By Sarah Mac Donald - 02 September, 2013
Primate concerned by under-valuing of the stability and commitment within marriage.
The Primate of All Ireland has warned of a “crisis in the vocation of parenting” which is resulting in the fragmentation of traditional family bonds.
Speaking on Sunday in the Basilica of St Gotthard in Lamspringe in the German Diocese of Hildesheim, Cardinal Sean Brady expressed concern at the under-valuing of the stability and commitment in marriage by political and cultural elements.
These presented “unprecedented challenges to the family as the first agent of evangelisation”, he warned and added that the “committed marriage between a woman and a man” was an “essential part of the transformation and purification of our culture.”
In his homily, which he preached to commemorate the life and ministry of St Oliver Plunkett, patron saint of the Archdiocese of Armagh, the Cardinal said the witness of St Oliver called the faithful to “a renewed appreciation of the need to support stable, committed marriage between a woman and a man.”

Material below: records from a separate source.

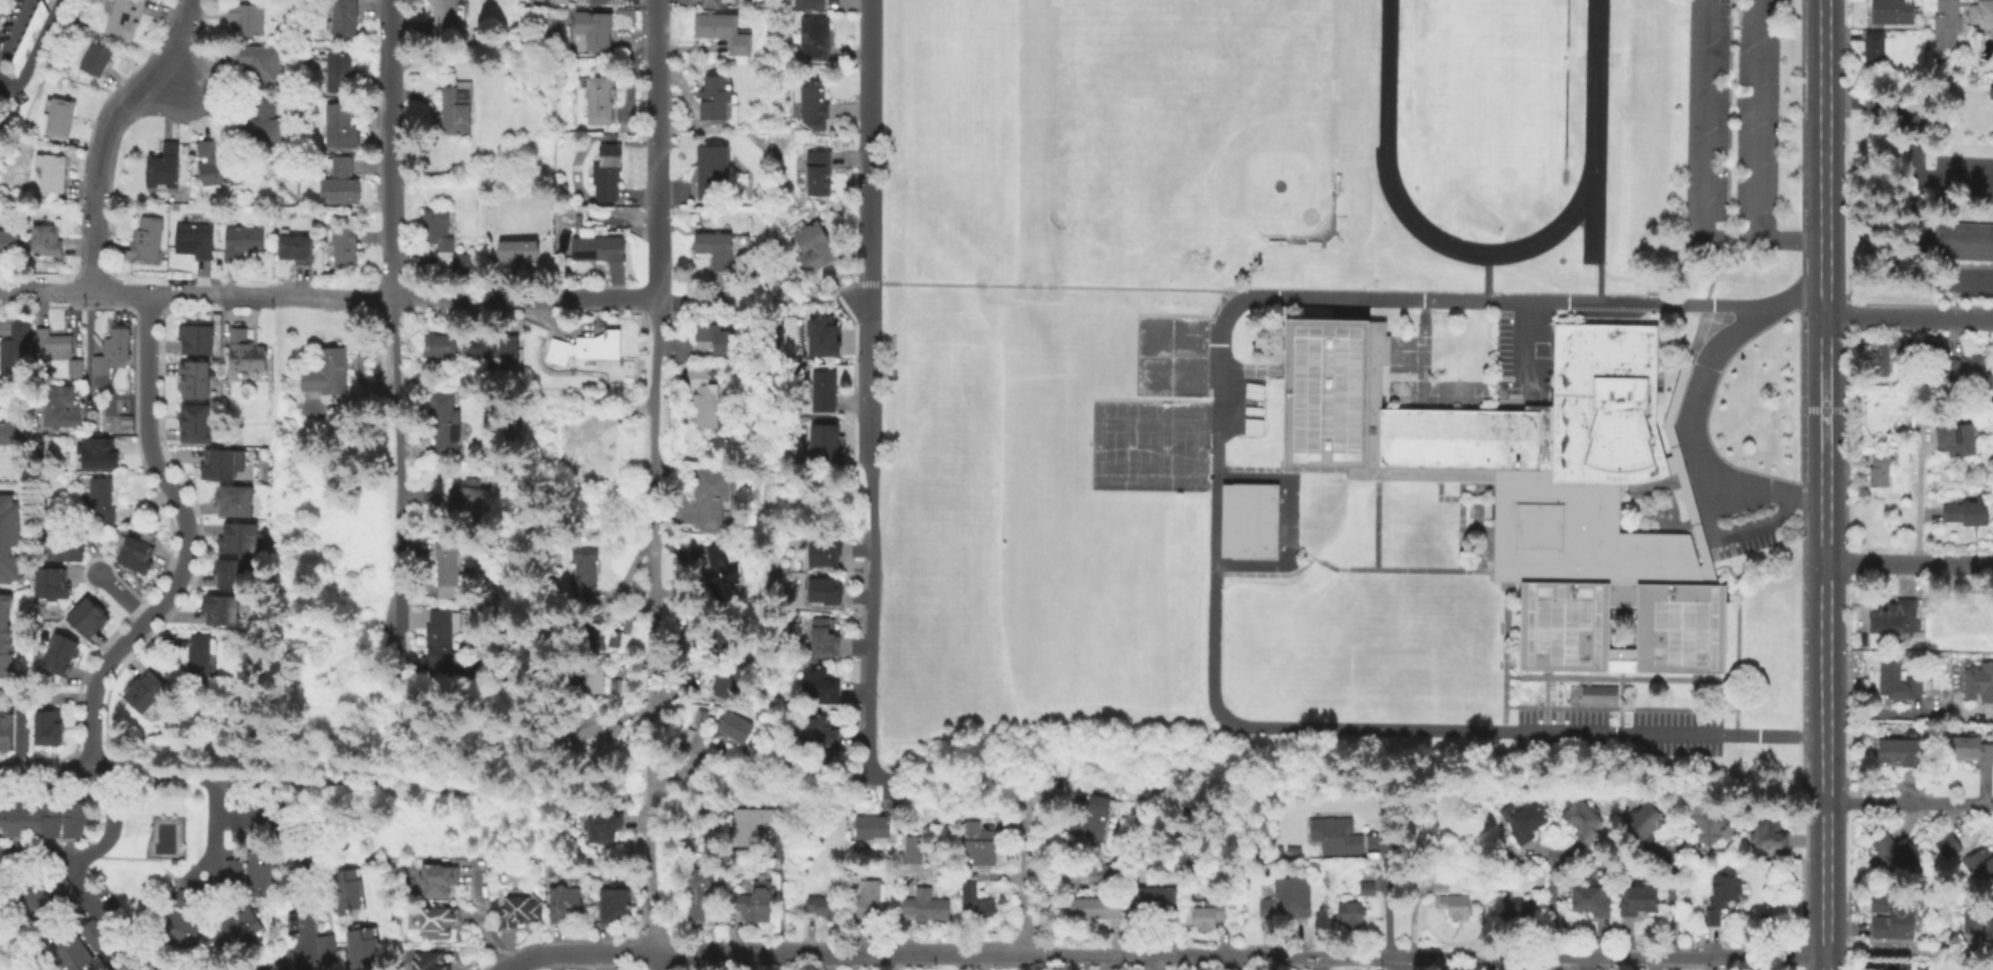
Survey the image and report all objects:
building: (48, 2)
building: (607, 2)
building: (712, 4)
building: (810, 5)
building: (444, 11)
building: (1893, 12)
building: (1983, 14)
building: (119, 17)
building: (244, 17)
building: (345, 21)
building: (1948, 24)
road: (13, 26)
building: (595, 31)
building: (724, 32)
building: (26, 35)
building: (815, 39)
building: (1878, 48)
road: (34, 49)
building: (94, 58)
building: (253, 63)
building: (340, 74)
building: (1973, 76)
road: (171, 80)
park: (1491, 92)
building: (715, 100)
building: (599, 101)
park: (953, 106)
building: (815, 107)
building: (456, 108)
building: (57, 116)
track: (1488, 117)
park: (1187, 118)
road: (1754, 119)
building: (261, 122)
building: (341, 127)
road: (104, 131)
road: (870, 142)
road: (1698, 147)
road: (1821, 147)
building: (215, 164)
building: (161, 165)
building: (50, 170)
building: (711, 172)
building: (605, 174)
building: (819, 174)
road: (1954, 176)
building: (341, 184)
road: (1915, 186)
building: (214, 200)
track: (1590, 211)
building: (437, 231)
building: (144, 237)
building: (191, 238)
building: (43, 239)
road: (1787, 239)
building: (1965, 241)
building: (8, 242)
building: (243, 244)
building: (345, 248)
building: (296, 250)
building: (599, 250)
building: (812, 251)
building: (715, 252)
building: (517, 254)
building: (463, 264)
road: (659, 268)
road: (862, 284)
road: (876, 284)
road: (940, 285)
road: (1002, 286)
road: (17, 289)
road: (844, 289)
road: (1150, 289)
road: (126, 291)
road: (303, 296)
road: (558, 300)
road: (1531, 303)
road: (1821, 305)
road: (1907, 317)
building: (820, 336)
road: (870, 336)
building: (193, 338)
road: (391, 339)
building: (717, 340)
building: (50, 341)
building: (12, 344)
road: (87, 344)
building: (111, 346)
building: (440, 349)
building: (587, 349)
road: (1528, 349)
building: (496, 350)
building: (246, 354)
park: (1172, 357)
building: (1884, 357)
building: (73, 366)
building: (1971, 371)
building: (329, 375)
building: (191, 377)
building: (716, 380)
building: (824, 394)
building: (706, 401)
building: (58, 406)
park: (950, 410)
building: (124, 422)
building: (192, 423)
building: (446, 426)
building: (12, 432)
road: (1690, 433)
road: (1822, 438)
building: (1958, 442)
building: (827, 447)
park: (1149, 447)
building: (95, 452)
building: (582, 455)
building: (219, 463)
building: (1880, 471)
building: (1530, 486)
building: (475, 491)
building: (713, 497)
building: (231, 499)
road: (1917, 500)
building: (97, 501)
building: (1968, 515)
building: (1252, 523)
building: (9, 536)
road: (1728, 536)
building: (235, 537)
road: (187, 542)
building: (61, 546)
building: (133, 554)
building: (824, 559)
road: (1907, 562)
building: (451, 570)
building: (228, 572)
building: (587, 574)
building: (720, 576)
road: (869, 581)
building: (49, 582)
building: (826, 596)
road: (124, 598)
building: (217, 608)
building: (85, 615)
building: (1894, 618)
building: (1957, 619)
building: (594, 631)
building: (5, 636)
building: (719, 639)
building: (444, 640)
building: (824, 640)
building: (57, 653)
building: (197, 653)
building: (593, 680)
building: (728, 682)
building: (1902, 682)
building: (1979, 683)
building: (820, 687)
building: (617, 689)
building: (143, 691)
building: (1601, 696)
road: (1879, 714)
building: (703, 719)
road: (20, 720)
building: (46, 726)
building: (582, 728)
road: (1307, 728)
building: (5, 729)
building: (735, 729)
building: (613, 734)
building: (689, 736)
building: (821, 736)
road: (658, 745)
road: (1054, 748)
building: (1971, 750)
building: (1901, 754)
road: (1822, 765)
road: (1027, 768)
road: (516, 771)
road: (46, 772)
road: (100, 773)
road: (162, 776)
road: (355, 780)
road: (912, 780)
building: (1472, 803)
road: (1908, 803)
building: (1094, 817)
building: (41, 820)
building: (1582, 820)
building: (850, 821)
building: (1526, 822)
building: (1647, 822)
building: (1710, 822)
building: (754, 823)
building: (603, 826)
building: (874, 827)
building: (1334, 834)
building: (1771, 835)
building: (974, 844)
building: (1949, 847)
building: (913, 849)
road: (88, 851)
road: (298, 855)
building: (1897, 855)
building: (995, 856)
building: (1981, 863)
road: (1024, 870)
building: (230, 871)
building: (257, 871)
building: (342, 873)
building: (1097, 873)
road: (1397, 879)
building: (437, 883)
building: (344, 884)
building: (1368, 884)
building: (1442, 885)
building: (24, 889)
building: (62, 891)
building: (701, 891)
building: (345, 894)
building: (1723, 894)
building: (30, 898)
building: (1287, 899)
building: (1593, 899)
building: (1639, 899)
building: (867, 900)
building: (1153, 900)
building: (757, 902)
building: (975, 903)
building: (346, 904)
building: (926, 905)
building: (1521, 905)
building: (34, 906)
building: (564, 906)
building: (614, 906)
road: (1674, 906)
building: (825, 907)
building: (1456, 907)
road: (1553, 907)
building: (1095, 908)
building: (42, 914)
building: (520, 914)
building: (1893, 915)
building: (1208, 916)
building: (1353, 917)
building: (1979, 919)
road: (107, 922)
building: (438, 923)
building: (179, 927)
building: (235, 929)
building: (358, 932)
building: (92, 935)
building: (60, 938)
building: (1939, 938)
building: (360, 943)
building: (65, 947)
building: (326, 948)
road: (1894, 949)
building: (362, 952)
road: (582, 954)
building: (70, 955)
road: (1239, 955)
road: (656, 961)
building: (78, 962)
building: (364, 962)
building: (429, 962)
road: (1024, 962)
building: (1886, 966)
building: (1923, 968)
building: (315, 969)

He explained that he was in Lamspringe to take part in the annual celebrations in honour of his martyred predecessor.
“It is to the glory and praise of the people of this diocese of Hildesheim and to the monks of Lamspringe in particular, that the mortal remains of St Oliver found, for 200 years, a resting place in the shrine in the Church of Sts Hadrian and Dionysius”, he explained.

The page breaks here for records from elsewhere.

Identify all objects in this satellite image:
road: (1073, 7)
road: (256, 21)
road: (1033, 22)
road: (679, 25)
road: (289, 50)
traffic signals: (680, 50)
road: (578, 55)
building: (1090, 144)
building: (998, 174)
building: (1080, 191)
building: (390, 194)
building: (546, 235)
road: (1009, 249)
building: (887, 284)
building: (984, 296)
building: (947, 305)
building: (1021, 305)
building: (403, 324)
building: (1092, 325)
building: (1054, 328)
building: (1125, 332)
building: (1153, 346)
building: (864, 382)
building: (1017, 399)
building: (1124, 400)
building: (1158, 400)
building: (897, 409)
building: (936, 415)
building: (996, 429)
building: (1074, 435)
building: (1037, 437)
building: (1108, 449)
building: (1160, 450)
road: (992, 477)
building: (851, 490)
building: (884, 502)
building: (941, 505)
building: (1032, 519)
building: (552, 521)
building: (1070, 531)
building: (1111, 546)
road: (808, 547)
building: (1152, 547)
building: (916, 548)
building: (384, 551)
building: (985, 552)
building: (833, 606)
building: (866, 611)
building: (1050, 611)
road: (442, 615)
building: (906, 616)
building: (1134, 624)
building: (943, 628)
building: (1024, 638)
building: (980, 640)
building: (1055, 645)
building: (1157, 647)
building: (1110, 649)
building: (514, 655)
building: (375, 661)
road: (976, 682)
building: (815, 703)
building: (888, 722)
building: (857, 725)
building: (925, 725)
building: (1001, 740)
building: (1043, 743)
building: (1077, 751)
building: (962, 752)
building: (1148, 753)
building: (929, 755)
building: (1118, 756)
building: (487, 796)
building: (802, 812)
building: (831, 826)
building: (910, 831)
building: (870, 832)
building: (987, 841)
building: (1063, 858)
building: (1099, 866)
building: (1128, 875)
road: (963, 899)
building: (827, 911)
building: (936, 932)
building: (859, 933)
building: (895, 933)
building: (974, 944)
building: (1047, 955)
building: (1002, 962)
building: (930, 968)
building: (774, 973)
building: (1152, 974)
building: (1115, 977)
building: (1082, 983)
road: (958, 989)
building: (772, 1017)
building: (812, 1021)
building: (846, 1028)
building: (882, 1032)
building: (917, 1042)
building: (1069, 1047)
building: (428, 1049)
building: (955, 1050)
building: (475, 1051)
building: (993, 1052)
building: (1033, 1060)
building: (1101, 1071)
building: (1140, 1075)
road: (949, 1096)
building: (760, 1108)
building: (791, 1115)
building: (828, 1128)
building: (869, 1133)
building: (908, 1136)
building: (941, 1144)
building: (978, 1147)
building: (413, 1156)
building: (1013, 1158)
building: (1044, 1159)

Recalling the link between the Benedictines in Lamspringe and Downside in Yorkshire, Cardinal Brady explained that one of the monks St Oliver had met in Newgate prison was Dom Maurus Corker.
St Oliver was accused of treason and plotting an invasion of Ireland to overthrow the King. He was convicted, sentenced to death and executed at Tyburn on 1 July 1681, the last person to be executed for his faith in England. His remains were buried in a nearby churchyard.

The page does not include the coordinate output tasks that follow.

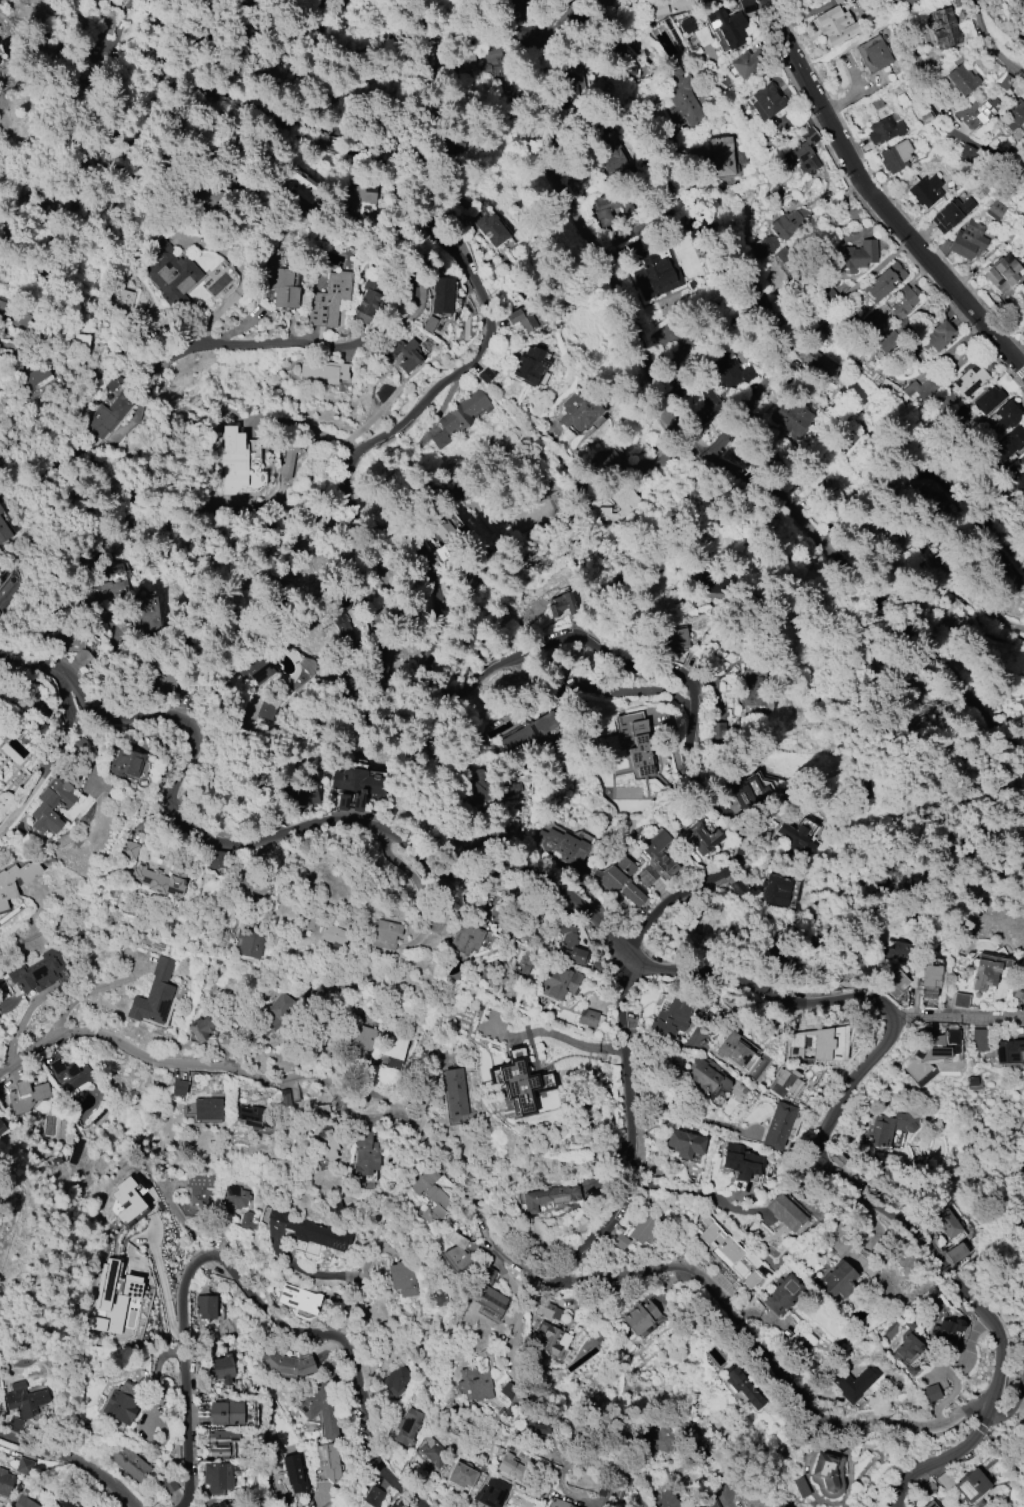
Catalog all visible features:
building: (834, 0)
building: (1023, 0)
building: (840, 1)
building: (911, 2)
building: (524, 6)
building: (746, 6)
building: (657, 9)
road: (559, 14)
building: (107, 20)
building: (687, 25)
building: (727, 26)
building: (834, 26)
building: (944, 26)
road: (494, 35)
road: (988, 43)
building: (1023, 44)
building: (873, 54)
building: (468, 63)
building: (746, 63)
building: (962, 79)
building: (570, 86)
building: (682, 97)
building: (765, 102)
building: (978, 109)
building: (1011, 115)
building: (927, 117)
building: (885, 129)
building: (453, 144)
building: (803, 152)
building: (722, 156)
building: (896, 157)
road: (1000, 162)
building: (300, 187)
building: (922, 189)
building: (357, 195)
road: (874, 200)
building: (995, 210)
building: (1022, 210)
building: (609, 211)
building: (952, 213)
building: (490, 228)
building: (783, 238)
building: (964, 241)
road: (595, 250)
building: (856, 255)
road: (875, 268)
building: (168, 271)
building: (654, 273)
building: (1003, 273)
building: (883, 282)
building: (282, 287)
building: (121, 294)
building: (443, 296)
building: (905, 299)
building: (329, 300)
building: (368, 301)
building: (1023, 314)
road: (405, 317)
building: (523, 317)
building: (14, 318)
building: (871, 320)
road: (487, 324)
building: (937, 336)
building: (887, 341)
building: (404, 353)
building: (817, 362)
building: (530, 365)
road: (1023, 368)
building: (728, 369)
building: (323, 372)
building: (484, 375)
building: (35, 378)
road: (144, 378)
building: (969, 380)
building: (889, 388)
building: (922, 388)
building: (987, 399)
building: (581, 409)
building: (1005, 415)
building: (106, 416)
building: (458, 417)
building: (791, 418)
road: (732, 426)
road: (309, 429)
building: (1008, 443)
building: (290, 455)
building: (233, 460)
building: (609, 460)
building: (1021, 464)
road: (654, 473)
building: (1010, 482)
building: (623, 498)
building: (935, 498)
building: (1, 511)
building: (4, 532)
building: (448, 538)
building: (438, 540)
building: (108, 588)
road: (877, 588)
building: (565, 605)
building: (145, 615)
building: (340, 622)
building: (960, 624)
building: (672, 640)
building: (70, 642)
building: (381, 660)
building: (253, 667)
building: (752, 686)
building: (266, 709)
building: (41, 714)
building: (531, 738)
building: (634, 741)
building: (79, 747)
road: (1022, 748)
road: (1022, 752)
road: (56, 757)
building: (125, 762)
building: (477, 783)
building: (354, 787)
building: (509, 789)
building: (303, 796)
building: (743, 797)
building: (51, 805)
road: (399, 829)
building: (701, 838)
building: (562, 844)
building: (794, 844)
building: (127, 849)
building: (656, 859)
building: (216, 860)
road: (721, 873)
building: (159, 879)
building: (621, 881)
building: (738, 889)
building: (775, 889)
building: (7, 890)
building: (685, 927)
building: (384, 933)
building: (333, 934)
building: (465, 938)
building: (249, 939)
building: (569, 945)
building: (774, 956)
building: (985, 971)
building: (42, 972)
building: (928, 980)
building: (560, 982)
building: (892, 982)
building: (1019, 993)
road: (82, 995)
building: (153, 995)
building: (962, 1001)
building: (274, 1013)
road: (947, 1014)
building: (586, 1017)
building: (671, 1017)
building: (206, 1028)
road: (553, 1033)
building: (360, 1037)
building: (980, 1039)
building: (810, 1045)
building: (392, 1046)
building: (1009, 1051)
building: (735, 1053)
building: (933, 1058)
building: (70, 1074)
building: (704, 1075)
building: (782, 1082)
building: (518, 1084)
building: (177, 1087)
building: (454, 1092)
building: (26, 1096)
building: (284, 1097)
building: (207, 1108)
building: (252, 1117)
road: (695, 1118)
building: (1, 1125)
building: (778, 1126)
building: (882, 1131)
building: (327, 1143)
building: (684, 1143)
building: (365, 1153)
building: (739, 1160)
road: (1016, 1166)
building: (199, 1189)
road: (693, 1192)
building: (429, 1194)
building: (234, 1196)
building: (548, 1197)
building: (128, 1202)
road: (879, 1204)
building: (785, 1212)
building: (248, 1219)
building: (948, 1222)
building: (641, 1228)
building: (309, 1229)
building: (620, 1241)
building: (719, 1241)
road: (493, 1244)
building: (956, 1252)
building: (456, 1255)
road: (157, 1268)
building: (485, 1274)
building: (403, 1278)
building: (839, 1281)
road: (358, 1284)
road: (246, 1287)
building: (780, 1294)
building: (487, 1297)
building: (112, 1298)
building: (299, 1298)
building: (205, 1304)
building: (548, 1310)
road: (521, 1311)
building: (639, 1317)
building: (945, 1330)
building: (550, 1338)
building: (905, 1347)
building: (289, 1363)
building: (222, 1369)
building: (397, 1380)
building: (852, 1383)
building: (474, 1384)
building: (509, 1392)
building: (930, 1392)
building: (24, 1399)
building: (122, 1404)
building: (444, 1404)
building: (320, 1406)
building: (226, 1412)
building: (534, 1426)
building: (408, 1427)
building: (657, 1439)
building: (220, 1443)
building: (496, 1448)
building: (434, 1453)
road: (946, 1456)
road: (75, 1457)
building: (327, 1459)
building: (128, 1461)
building: (23, 1466)
building: (507, 1466)
building: (294, 1472)
building: (827, 1473)
building: (460, 1475)
building: (217, 1478)
building: (944, 1479)
building: (5, 1483)
building: (168, 1484)
building: (971, 1485)
building: (926, 1489)
building: (493, 1492)
building: (24, 1499)
road: (327, 1500)
building: (663, 1500)
building: (70, 1502)
building: (239, 1502)
building: (558, 1503)
building: (711, 1503)
building: (394, 1504)
building: (931, 1504)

Dom Corker was not executed but eventually released from prison. He immediately set about exhuming the remains of Oliver Plunkett and transported them to Lamspringe for burial in a shrine in the ancient Church of Sts Hadrian and Dionysius – which was the Abbey Church at the time.
“It is to the eternal glory of Dom, later Abbot Corker, that he carried out this corporal work of mercy for his deceased friend. It is to the eternal glory of the community that they welcomed the move and that they built the beautiful shrine. It is to the glory of the citizens of Lamspringe that they welcomed and buried the remains of Archbishop Plunkett at a time when he was neither Blessed nor Saint,” Cardinal Brady told his German congregation.
“As an Irishman and as the present Archbishop of Armagh, I am grateful to all of you for all you do to keep alive the memory and spirit of my fellow Irishman and heroic martyr for the faith, St Oliver Plunkett,” he said.
The Primate also recalled a saying of St Oliver’s: “This is the time for doing good. We must follow the example of sailors at sea. When the wind is favourable, they unfurl their canvas and skim swiftly across the ocean under full sail”.
He explained that there was an obvious allusion in this to the Holy Spirit as the breath of God and to the current challenge before the Barque of Peter, the Church.
“In the modern world it is a time for doing good. Pope Francis reminds us of the importance of authentic witnesses to the reality and transforming power of Christ’s love in the ordinary, everyday moments and encounters of life. In this we will be well served by looking to the life and example of St Oliver Plunkett,” he said.